- Job
Exclude the pictures, then copy all remaining records exactly.

[Dataset items]
BEGIN

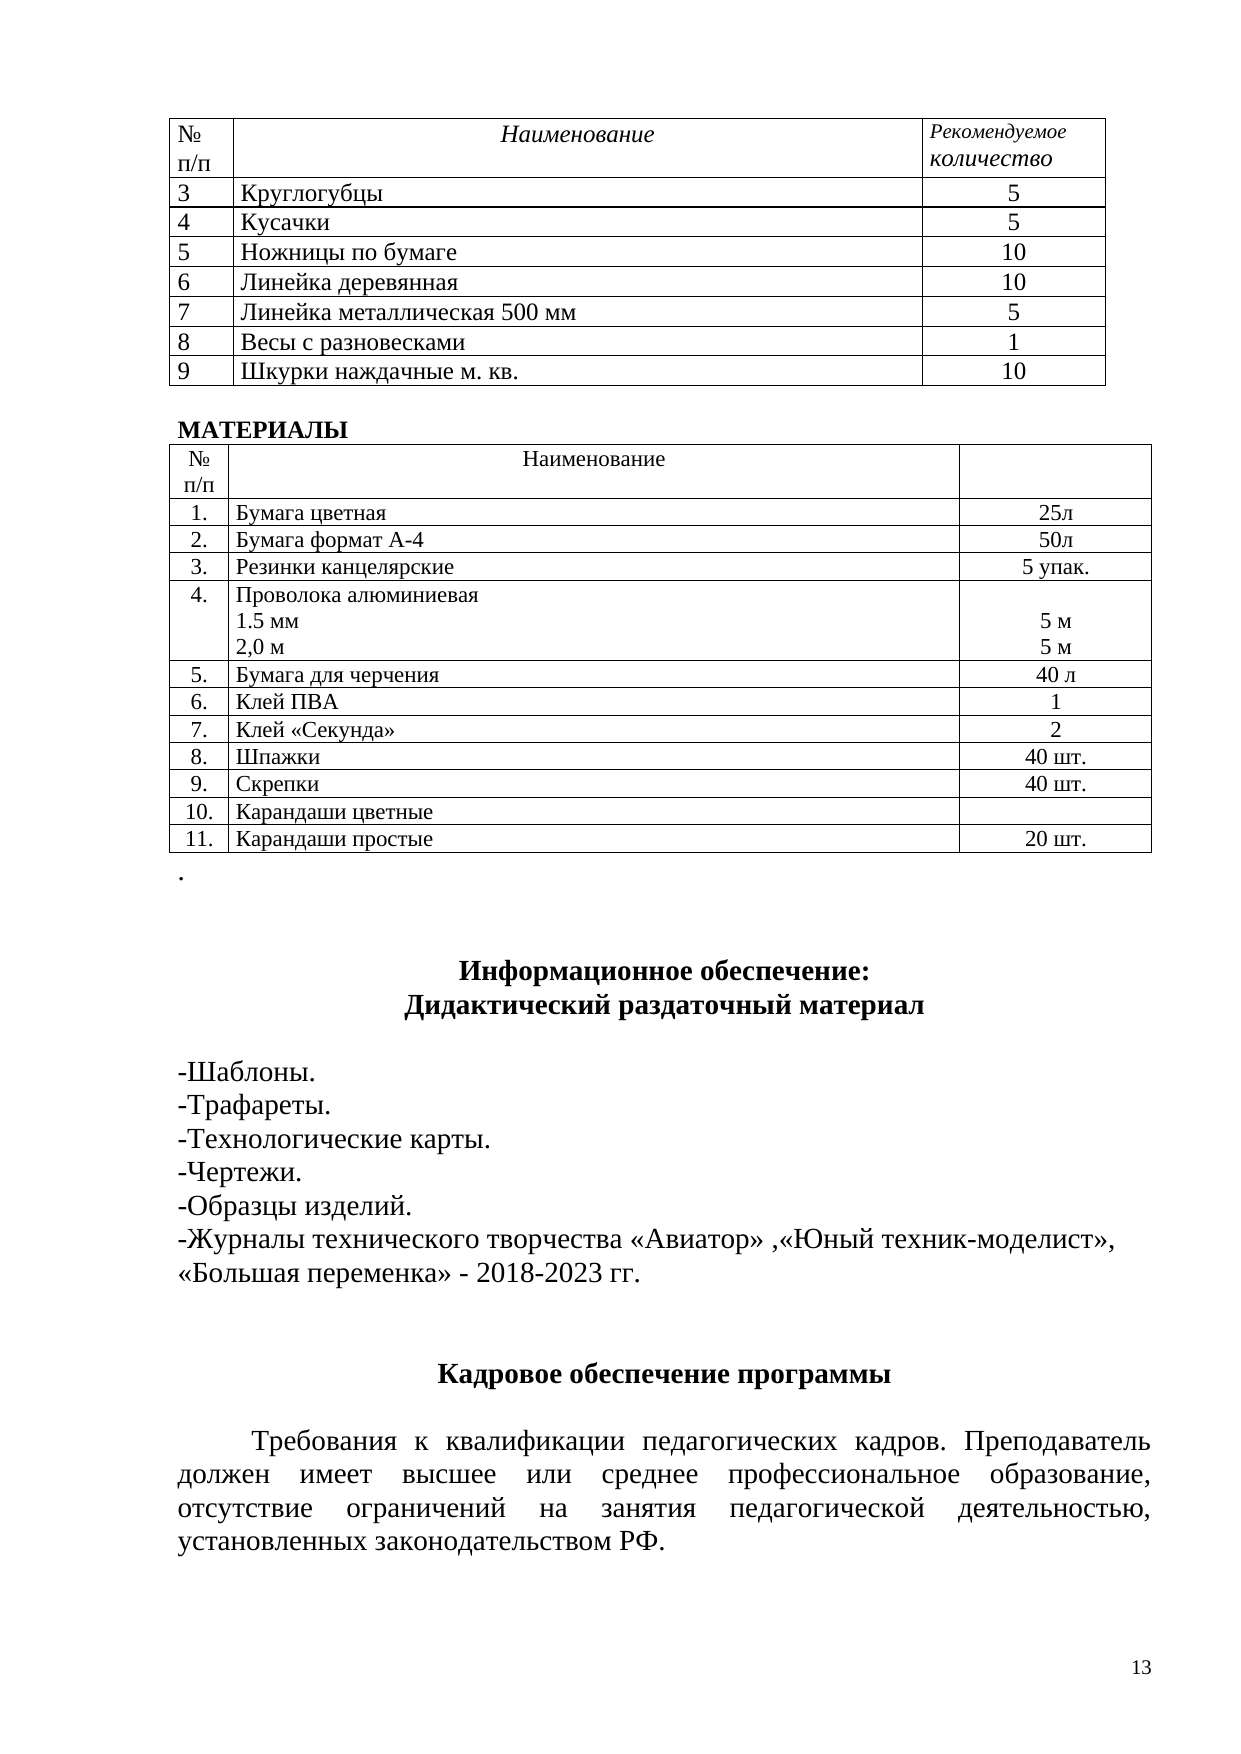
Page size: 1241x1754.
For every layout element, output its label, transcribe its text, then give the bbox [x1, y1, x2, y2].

table_cell Ножницы по бумаге [234, 237, 922, 266]
table_cell Резинки канцелярские [229, 553, 959, 580]
table_cell 2. [170, 526, 228, 552]
table_cell 25л [960, 499, 1151, 525]
table_cell 40 шт. [960, 770, 1151, 797]
text -Образцы изделий. [177, 1188, 1152, 1222]
table_cell 5 упак. [960, 553, 1151, 580]
table_cell 6. [170, 688, 228, 714]
table_cell 7. [170, 716, 228, 742]
table_cell 10. [170, 798, 228, 824]
text Дидактический раздаточный материал [177, 987, 1152, 1020]
table_cell 8. [170, 743, 228, 769]
text Требования к квалификации педагогических кадров. Преподаватель должен имеет высшее или среднее профессиональное образование, отсутствие ограничений на занятия педагогической деятельностью, установленных законодательством РФ. [177, 1423, 1152, 1557]
table_cell Линейка деревянная [234, 267, 922, 296]
table_cell 5 м 5 м [960, 581, 1151, 660]
table_header [960, 445, 1151, 497]
table_cell 40 шт. [960, 743, 1151, 769]
table_cell 4. [170, 581, 228, 660]
table_cell 11. [170, 825, 228, 852]
table_header Наименование [234, 119, 922, 177]
table_cell Клей «Секунда» [229, 716, 959, 742]
table_cell 3. [170, 553, 228, 580]
table_cell Проволока алюминиевая 1.5 мм 2,0 м [229, 581, 959, 660]
table_cell Клей ПВА [229, 688, 959, 714]
table_cell 1. [170, 499, 228, 525]
table_cell 8 [170, 327, 233, 355]
table_cell [960, 798, 1151, 824]
text -Чертежи. [177, 1154, 1152, 1188]
table_cell 10 [923, 267, 1105, 296]
table_cell 10 [923, 356, 1105, 385]
text . [177, 853, 1152, 886]
text «Большая переменка» - 2018-2023 гг. [177, 1255, 1152, 1289]
table_header Рекомендуемое количество [923, 119, 1105, 177]
table_cell 1 [923, 327, 1105, 355]
table_cell 5 [923, 208, 1105, 236]
text -Журналы технического творчества «Авиатор» ,«Юный техник-моделист», [177, 1222, 1152, 1255]
table_cell Весы с разновесками [234, 327, 922, 355]
table_header Наименование [229, 445, 959, 497]
table_cell 6 [170, 267, 233, 296]
table_cell Карандаши простые [229, 825, 959, 852]
table_cell 7 [170, 297, 233, 326]
table_cell 40 л [960, 661, 1151, 687]
table_cell 3 [170, 178, 233, 206]
text Кадровое обеспечение программы [177, 1356, 1152, 1389]
table_cell Кусачки [234, 208, 922, 236]
table_cell 5. [170, 661, 228, 687]
text -Шаблоны. [177, 1054, 1152, 1087]
text -Технологические карты. [177, 1121, 1152, 1154]
text МАТЕРИАЛЫ [177, 415, 1152, 444]
table_cell 5 [923, 178, 1105, 206]
table_cell 10 [923, 237, 1105, 266]
table_cell Бумага для черчения [229, 661, 959, 687]
table_cell Линейка металлическая 500 мм [234, 297, 922, 326]
text -Трафареты. [177, 1087, 1152, 1121]
table_cell Скрепки [229, 770, 959, 797]
table_cell Шпажки [229, 743, 959, 769]
table_header № п/п [170, 119, 233, 177]
table_cell Шкурки наждачные м. кв. [234, 356, 922, 385]
table_cell 9. [170, 770, 228, 797]
table_cell 5 [923, 297, 1105, 326]
table_cell Бумага цветная [229, 499, 959, 525]
table_cell 20 шт. [960, 825, 1151, 852]
table_cell Круглогубцы [234, 178, 922, 206]
table_cell Бумага формат А-4 [229, 526, 959, 552]
table_cell 2 [960, 716, 1151, 742]
table_cell 50л [960, 526, 1151, 552]
table_header № п/п [170, 445, 228, 497]
text Информационное обеспечение: [177, 953, 1152, 987]
table_cell 9 [170, 356, 233, 385]
table_cell 5 [170, 237, 233, 266]
table_cell 4 [170, 208, 233, 236]
table_cell 1 [960, 688, 1151, 714]
table_cell Карандаши цветные [229, 798, 959, 824]
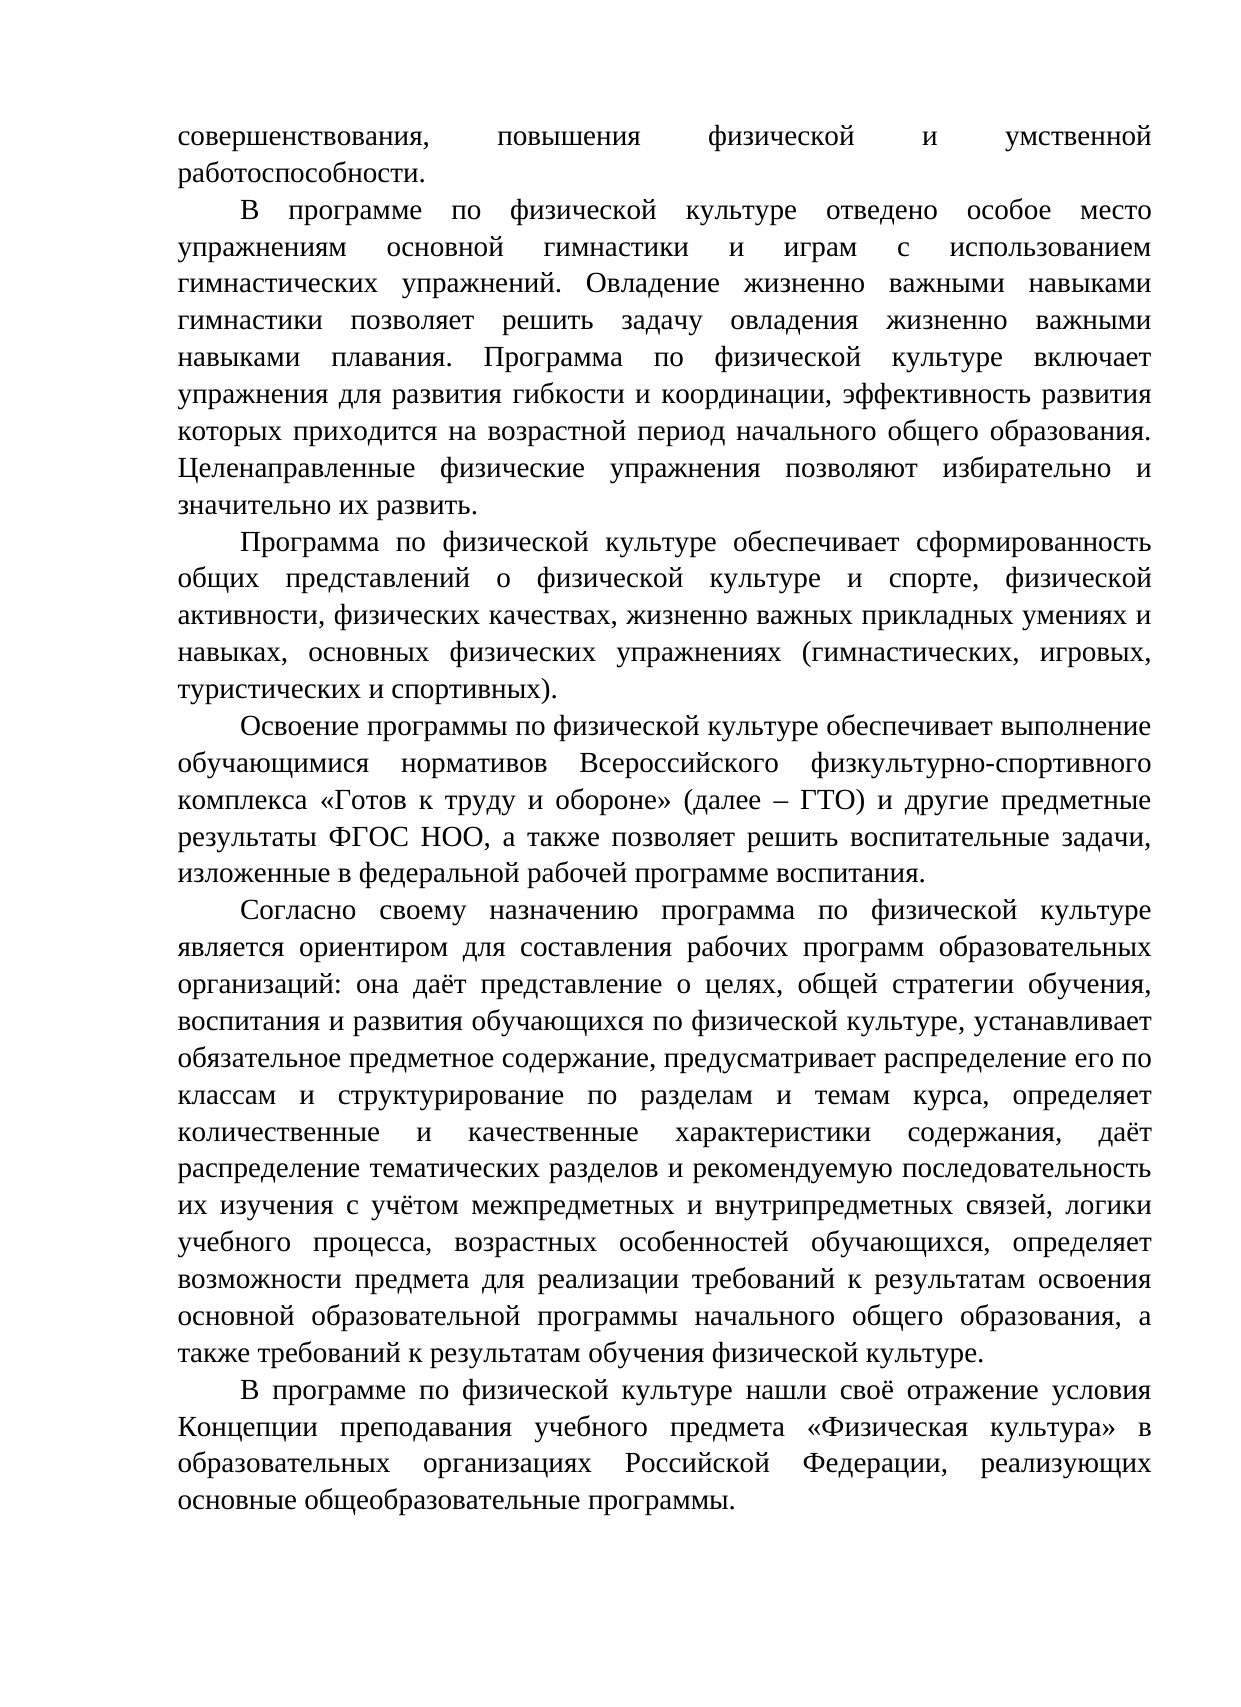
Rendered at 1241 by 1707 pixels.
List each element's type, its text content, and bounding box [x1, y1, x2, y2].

END

- Task response
Page size: 1241x1754.
For every layout element, output its label, transcribe its text, then give the bbox [x1, y1, x2, y2].

table_cell Ножницы по бумаге [234, 237, 922, 266]
table_cell Резинки канцелярские [229, 553, 959, 580]
table_cell 2. [170, 526, 228, 552]
table_cell 25л [960, 499, 1151, 525]
table_cell 40 шт. [960, 770, 1151, 797]
text -Образцы изделий. [177, 1188, 1152, 1222]
table_cell 5 упак. [960, 553, 1151, 580]
table_cell 6. [170, 688, 228, 714]
table_cell 7. [170, 716, 228, 742]
table_cell 10. [170, 798, 228, 824]
text Дидактический раздаточный материал [177, 987, 1152, 1020]
table_cell 8. [170, 743, 228, 769]
text Требования к квалификации педагогических кадров. Преподаватель должен имеет высшее или среднее профессиональное образование, отсутствие ограничений на занятия педагогической деятельностью, установленных законодательством РФ. [177, 1423, 1152, 1557]
table_cell Линейка деревянная [234, 267, 922, 296]
table_cell 5 м 5 м [960, 581, 1151, 660]
table_header [960, 445, 1151, 497]
table_cell 40 шт. [960, 743, 1151, 769]
table_cell 4. [170, 581, 228, 660]
table_cell 11. [170, 825, 228, 852]
table_header Наименование [234, 119, 922, 177]
table_cell Клей «Секунда» [229, 716, 959, 742]
table_cell 3. [170, 553, 228, 580]
table_cell Проволока алюминиевая 1.5 мм 2,0 м [229, 581, 959, 660]
table_cell Клей ПВА [229, 688, 959, 714]
table_cell 1. [170, 499, 228, 525]
table_cell 8 [170, 327, 233, 355]
table_cell [960, 798, 1151, 824]
text -Чертежи. [177, 1154, 1152, 1188]
table_cell 10 [923, 267, 1105, 296]
table_cell 10 [923, 356, 1105, 385]
text . [177, 853, 1152, 886]
text «Большая переменка» - 2018-2023 гг. [177, 1255, 1152, 1289]
table_header Рекомендуемое количество [923, 119, 1105, 177]
table_cell 1 [923, 327, 1105, 355]
table_cell 5 [923, 208, 1105, 236]
text -Журналы технического творчества «Авиатор» ,«Юный техник-моделист», [177, 1222, 1152, 1255]
table_cell Весы с разновесками [234, 327, 922, 355]
table_header Наименование [229, 445, 959, 497]
table_cell 6 [170, 267, 233, 296]
table_cell Карандаши простые [229, 825, 959, 852]
table_cell 7 [170, 297, 233, 326]
table_cell 40 л [960, 661, 1151, 687]
table_cell 3 [170, 178, 233, 206]
text Кадровое обеспечение программы [177, 1356, 1152, 1389]
table_cell Кусачки [234, 208, 922, 236]
table_cell 5. [170, 661, 228, 687]
text -Шаблоны. [177, 1054, 1152, 1087]
text -Технологические карты. [177, 1121, 1152, 1154]
text МАТЕРИАЛЫ [177, 415, 1152, 444]
table_cell 5 [923, 178, 1105, 206]
table_cell 10 [923, 237, 1105, 266]
table_cell Бумага для черчения [229, 661, 959, 687]
table_cell Линейка металлическая 500 мм [234, 297, 922, 326]
text -Трафареты. [177, 1087, 1152, 1121]
table_cell Скрепки [229, 770, 959, 797]
table_cell Шпажки [229, 743, 959, 769]
table_header № п/п [170, 119, 233, 177]
table_cell Шкурки наждачные м. кв. [234, 356, 922, 385]
table_cell 9. [170, 770, 228, 797]
table_cell 5 [923, 297, 1105, 326]
table_cell Бумага цветная [229, 499, 959, 525]
table_cell 20 шт. [960, 825, 1151, 852]
table_cell Круглогубцы [234, 178, 922, 206]
table_cell Бумага формат А-4 [229, 526, 959, 552]
table_cell 2 [960, 716, 1151, 742]
table_cell 50л [960, 526, 1151, 552]
table_header № п/п [170, 445, 228, 497]
text Информационное обеспечение: [177, 953, 1152, 987]
table_cell 9 [170, 356, 233, 385]
table_cell 5 [170, 237, 233, 266]
table_cell 4 [170, 208, 233, 236]
table_cell 1 [960, 688, 1151, 714]
table_cell Карандаши цветные [229, 798, 959, 824]
Rendered at 1241 by 1707 pixels.
List each element's type, its text content, and bounding box [x1, y1, x2, y2].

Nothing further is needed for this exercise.